Woodpeckers are colorful and beautiful birds, well-known for pecking the wood of trees with their pointed beaks.
There are about 200 different species of woodpeckers worldwide.
They live in every place in the world except Australia, New Guinea, New Zealand, Madagascar, and the extreme polar regions.
Most species live in forests or woodland habitats, although a few species are known to live in treeless areas, such as rocky hillsides and deserts.
The average lifespan is from 4 to 12 years in the wild, depending on the species.
The two largest woodpeckers in the world are the imperial woodpecker and the ivory-billed woodpecker, but both may be extinct. The largest confirmed woodpecker is the great slaty woodpecker (Mulleripicus pulverulentus) [photo below] at 48–58 centimeters (19–23 inches) long and a weight of 360–563 grams (0.794–1.241 lb).
The smallest species of woodpecker is the bar-breasted piculet (Picumnus aurifrons) at 7.5 centimeters (3.0 inches) in length and will weigh 8 to 10 grams (0.28 to 0.35 oz).
The most common plumage colors for all woodpeckers are black, white, red and yellow. A few species also have orange, green, brown, maroon and gold in their coloration. Brighter colors are usually flashy patches, typically on the head, neck or back where they will be easily seen.
Woodpeckers have strong bills for drilling and drumming on trees and long sticky tongues for extracting food.
The tongue of a woodpecker is up to 10 centimeters (4 inches) long and three times the length of its bill. Many woodpeckers have barbed tongues that help them extract bugs from trees and holes. When the long tongue is not in use, the woodpecker wraps it around the back of its head, between the skull and the skin.
The diet of woodpeckers consists mainly of insects and their grubs taken from living and dead trees, and other arthropods, along with fruit, nuts and sap from live trees.
Woodpeckers are diurnal, roosting at night inside holes. In most species the roost will become the nest during the breeding season.
The woodpeckers range from highly antisocial solitary species that are aggressive toward other members of their species, to species that live in groups.
Compared to other birds, most species of woodpeckers have a distinct flight pattern. It’s made up of several rapid wing beats which is then followed by a quick glide when the woodpecker’s wings are tucked against their body rather than spreading it out.
While most birds have one toe pointing back and three pointing forward on each foot, woodpeckers have two sharply clawed toes pointing in each direction to help them grasp the sides of trees and balance while they hammer – this formation is called zygodactal feet.
Strong, dense muscles in the bird’s neck give it strength to repeatedly thump its head. But it is extra muscles in the skull that keep the bird from getting hurt. These muscles act like a protective helmet for the brain.
Unlike the human brain , the woodpecker’s brain is tightly confined by muscles in the skull and a compressible bone. This keeps the woodpecker brain from jiggling around when the bird is stabbing away at a tree trunk.
Woodpecker is able to peck 20 times per second.

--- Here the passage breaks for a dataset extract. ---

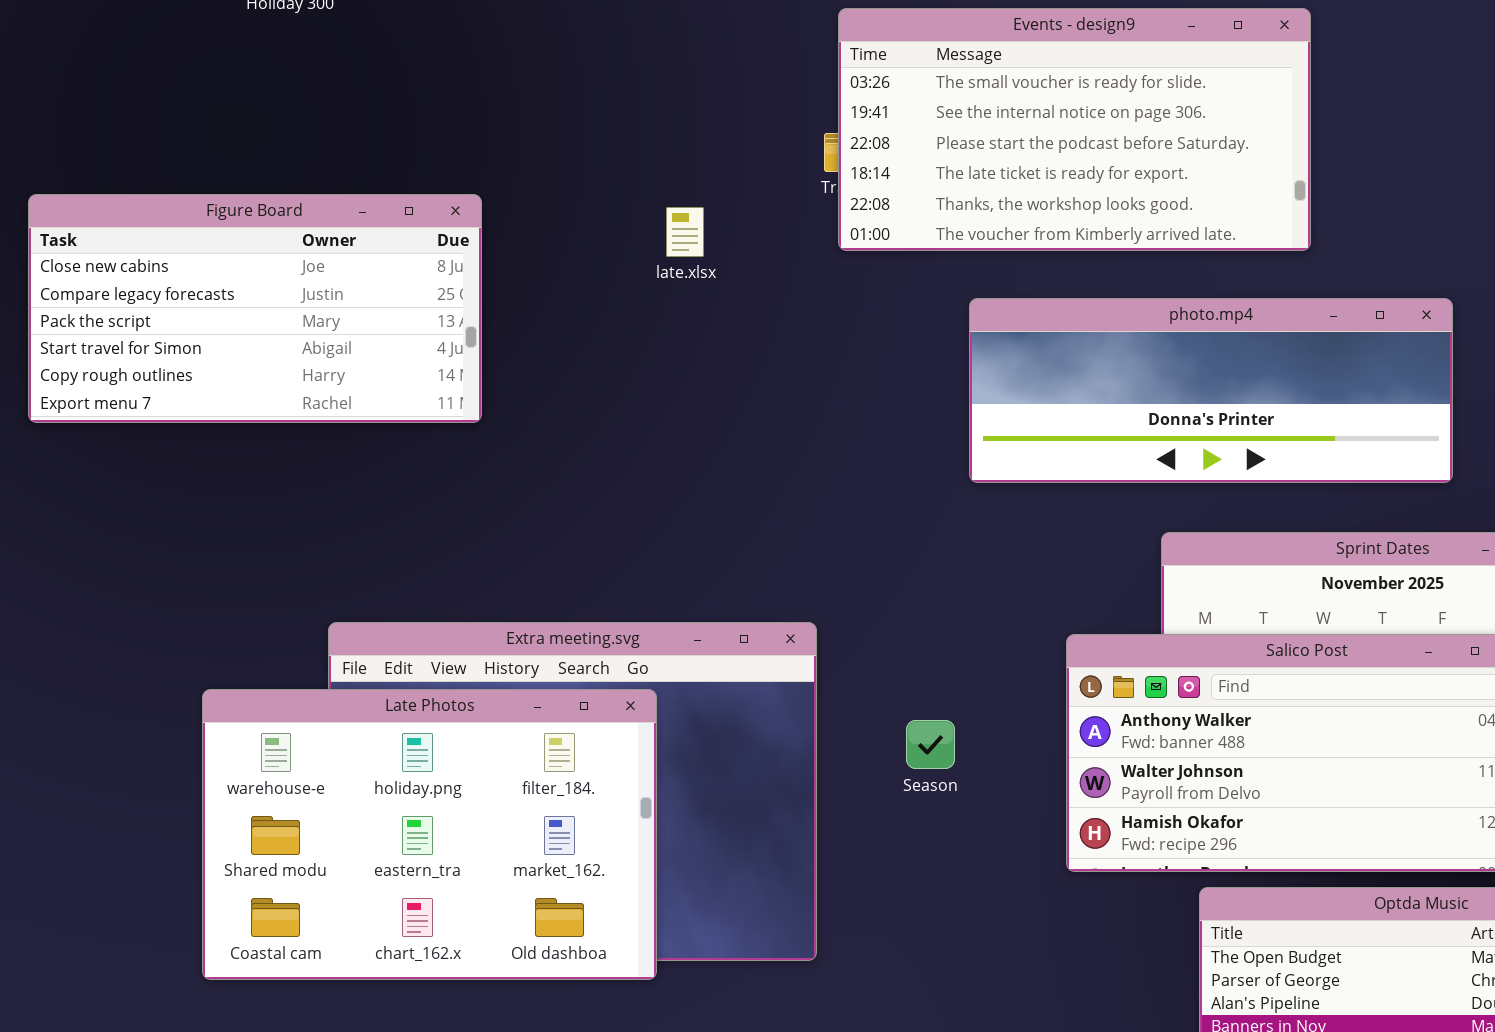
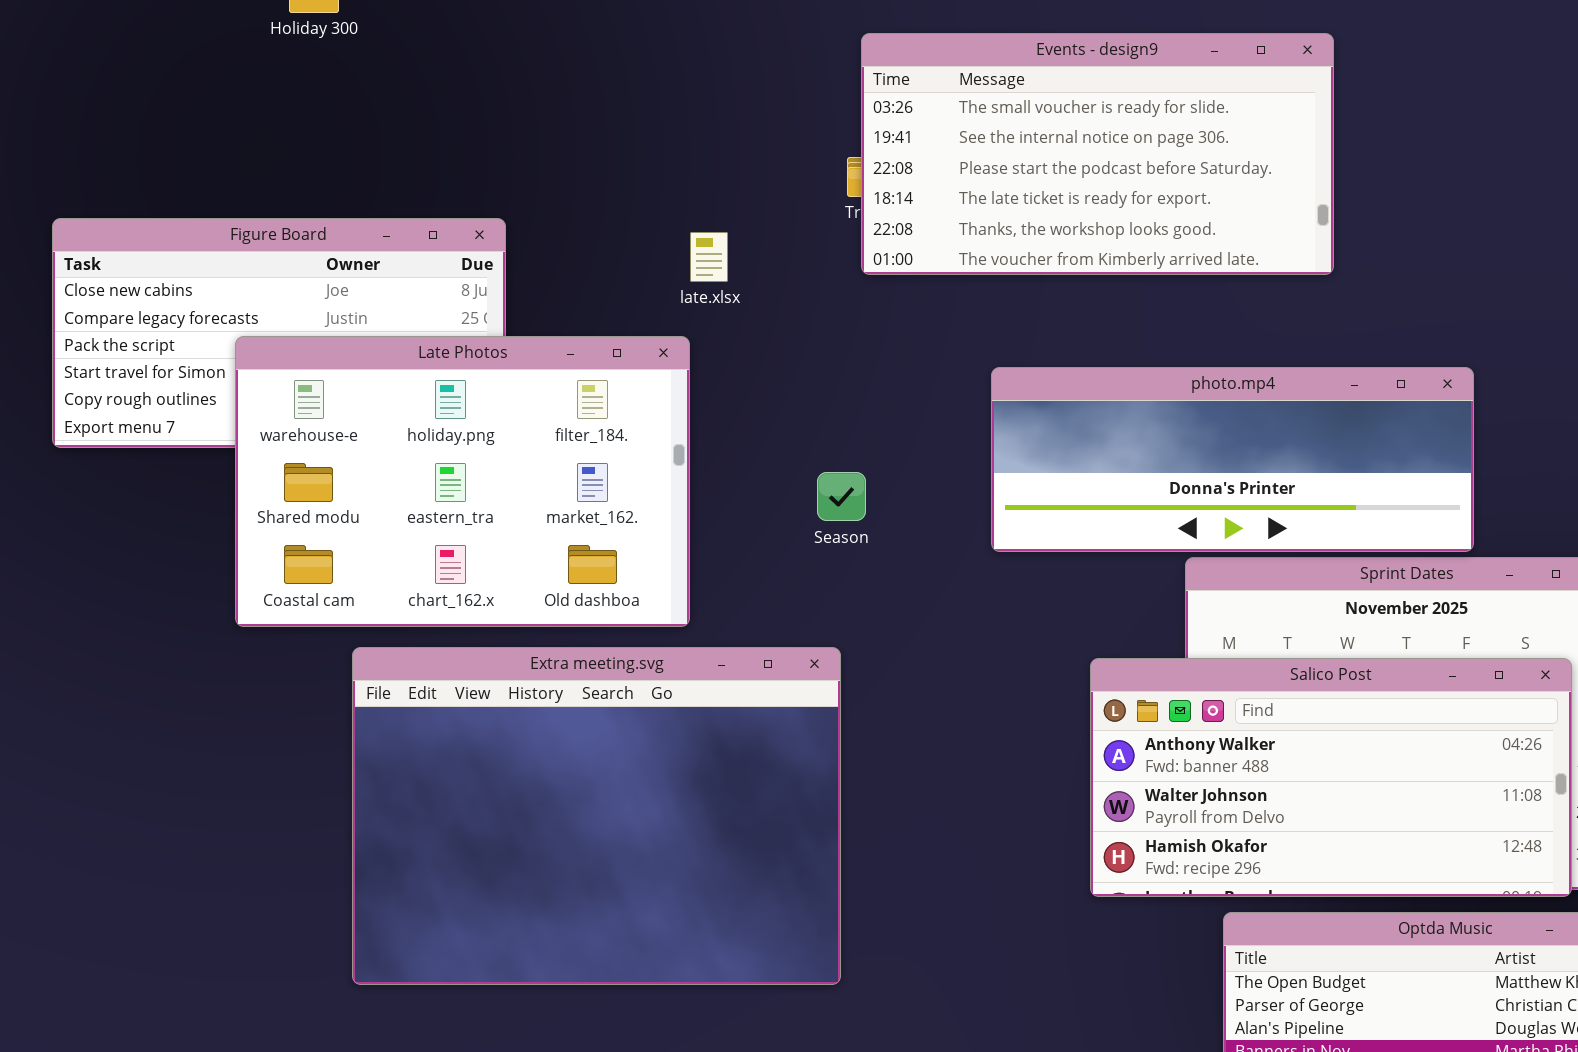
photo.mp4: [969,298,1453,483] -> [991,367,1474,552], moved
Late Photos: [202,689,657,980] -> [235,336,690,627], moved
Season: [906,720,955,769] -> [817,472,866,521], moved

It produces between 10,000 and 12,000 pecks per day.
Woodpeckers peck into trees in search of food or to create a nesting site. They also “drum,” or peck in a rapid rhythmic succession to establish their territory and attract mates. Drumming usually occurs in the spring on metal or wood resonant surfaces. It may occur a number of times during a single day, and last for days or months.
Woodpeckers make a wide variety of noises but do not sing. They can make chirps, chatters and other alarm calls. Drumming is the woodpecker equivalent of singing.
Most woodpeckers live year-round in the same area. They are very persistent and not easily driven from their established territory.
Woodpeckers are monogamous. Both male and female prepare nest in the tree. Female lays between 2 and 5 eggs. Incubation period lasts 11 to 14 days. It takes about 18–30 days before the young are ready to leave the nest.
Many species of woodpeckers are threatened or endangered due to loss of habitat or habitat fragmentation.
Woody Woodpecker is an anthropomorphic animated woodpecker, inspired by the acorn woodpecker and also resembling the pileated woodpecker, who appeared in theatrical short films produced by the Walter Lantz animation studio and distributed by Universal Pictures.